Dès sa parution, l’ouvrage circule modestement en Allemagne, avant de connaître un essor spectaculaire de ventes à la fin des années 1920. Il devient rapidement une source de revenus importante pour Hitler, alors que son parti, le NSDAP, gagne du terrain.
Le livre ne se contente pas de théoriser l’expansion de l’Allemagne « aryenne » : il détaille la manière de manipuler les masses, de prendre le pouvoir démocratiquement pour mieux le détruire ensuite. Ce n’est pas un pamphlet : c’est une feuille de route.
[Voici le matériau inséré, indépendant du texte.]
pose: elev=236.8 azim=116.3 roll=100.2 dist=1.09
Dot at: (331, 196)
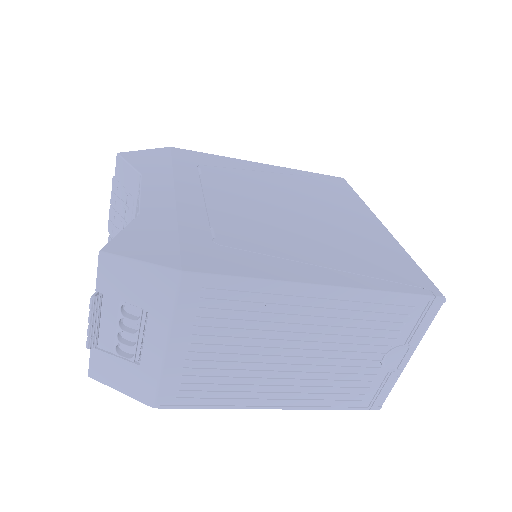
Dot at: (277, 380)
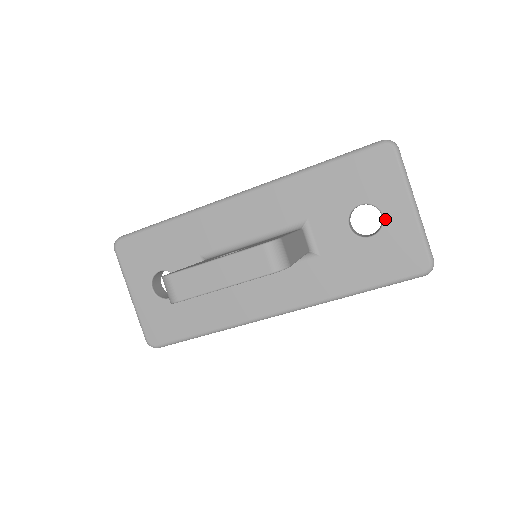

Traductions, manipulations, censures : une histoire éditoriale troublante
En 1934, une traduction française controversée paraît chez Fernand Sorlot. Paradoxalement, ce germanophobe convaincu collabore avec la LICA (ancêtre de la LICRA), qui cherche alerter l’opinion sur la menace nazie. Malgré l’opposition du régime hitlérien, qui veut filtrer les traductions pour ne pas effrayer l’Occident, le livre est publié avec une citation choc du maréchal Lyautey :
Tout Français doit lire ce livre
À l’étranger, les versions anglaises, turques, arabes ou japonaises s’appuient sur des traductions parfois édulcorées ou tronquées. Pendant 70 ans, les autorités bavaroises, héritières des droits postérieurs à la mort d’Hitler, s’opposent à toute réédition. Mais l’interdiction n’empêche ni la diffusion clandestine, ni la prolifération numérique du texte dans les années 2000.
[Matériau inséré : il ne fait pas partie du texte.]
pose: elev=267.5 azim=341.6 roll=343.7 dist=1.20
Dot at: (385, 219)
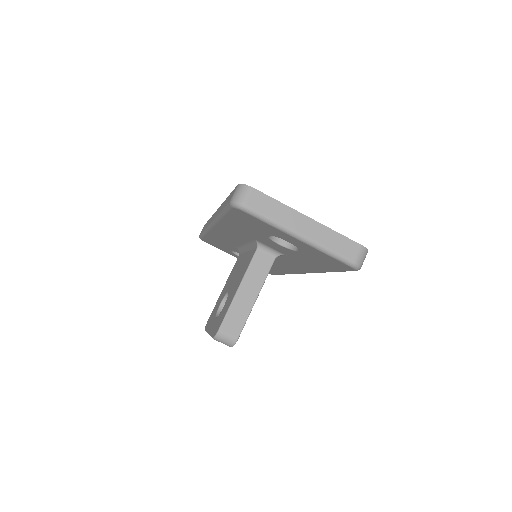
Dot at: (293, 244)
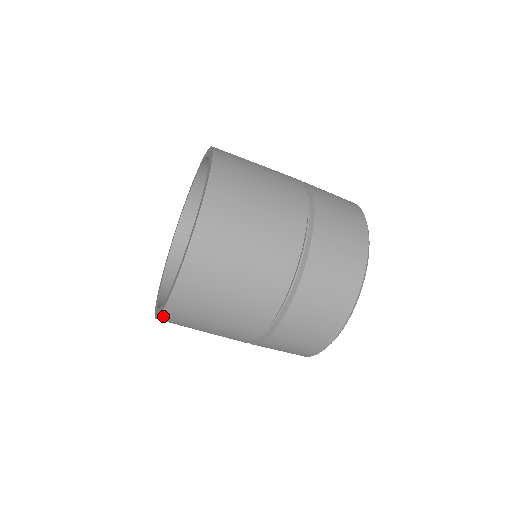
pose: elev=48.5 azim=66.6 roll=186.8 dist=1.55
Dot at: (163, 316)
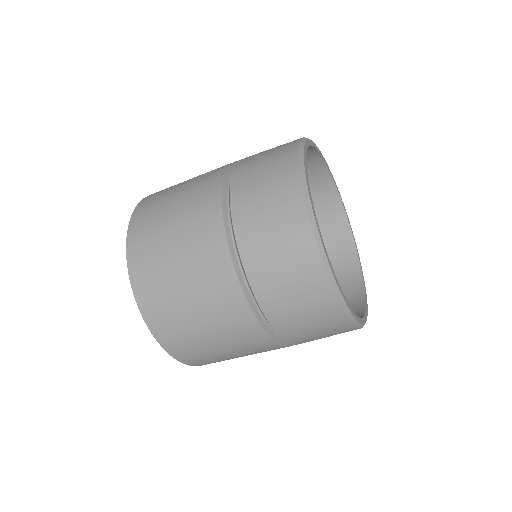
Dot at: (170, 352)
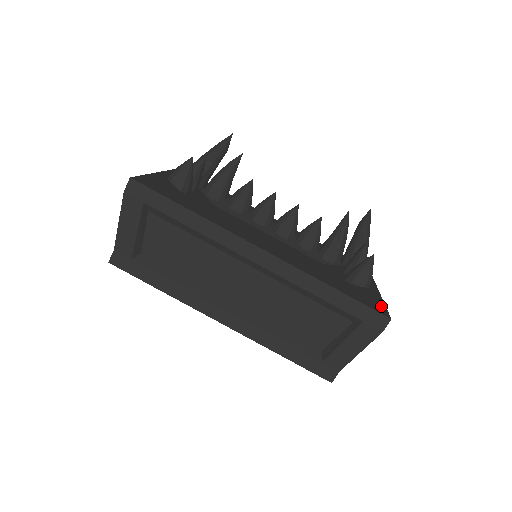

En Turquie, Mein Kampf devient un véritable phénomène de librairie, avec 80 000 exemplaires écoulés en 2005. Au Japon, il est adapté en manga et dépasse les 100 000 ventes. Preuve que la propagande d’hier continue de séduire des franges radicalisées du XXIe siècle.
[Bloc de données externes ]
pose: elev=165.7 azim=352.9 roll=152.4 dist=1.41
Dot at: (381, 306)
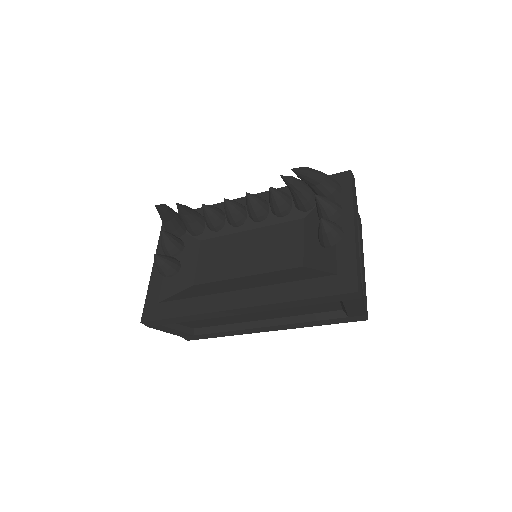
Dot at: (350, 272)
Comment republier l’horreur ? Le défi des éditions critiques
Le basculement survient en 2016, lorsque Mein Kampf tombe dans le domaine public. En Allemagne, l’Institut d’histoire contemporaine de Munich publie une édition critique annotée, intitulée Eine kritische Edition, vendue à plus de 100 000 exemplaires. Objectif : contextualiser, démonter, neutraliser la charge idéologique de l’ouvrage.
En France, les éditions Fayard prennent le relais en 2021 avec Historiciser le mal, sous la direction de Florent Brayard. Le texte original d’Hitler y est encadré par des centaines de pages d’analyse historique, politique et linguistique, afin d’en démontrer les ressorts toxiques.
Mais une telle démarche divise : pour certains, elle banalise le mal ; pour d’autres, elle répond à un impératif pédagogique. Peut-on « désarmer » un livre en le décortiquant ? Faut-il montrer l’idéologie nazie pour mieux la combattre, ou risquons-nous de nourrir un culte souterrain ?
Une chose est sûre : Mein Kampf reste un objet brûlant. Symbole du mal radical, il nous rappelle que les mots peuvent tuer, surtout lorsqu’ils sont érigés en programme politique.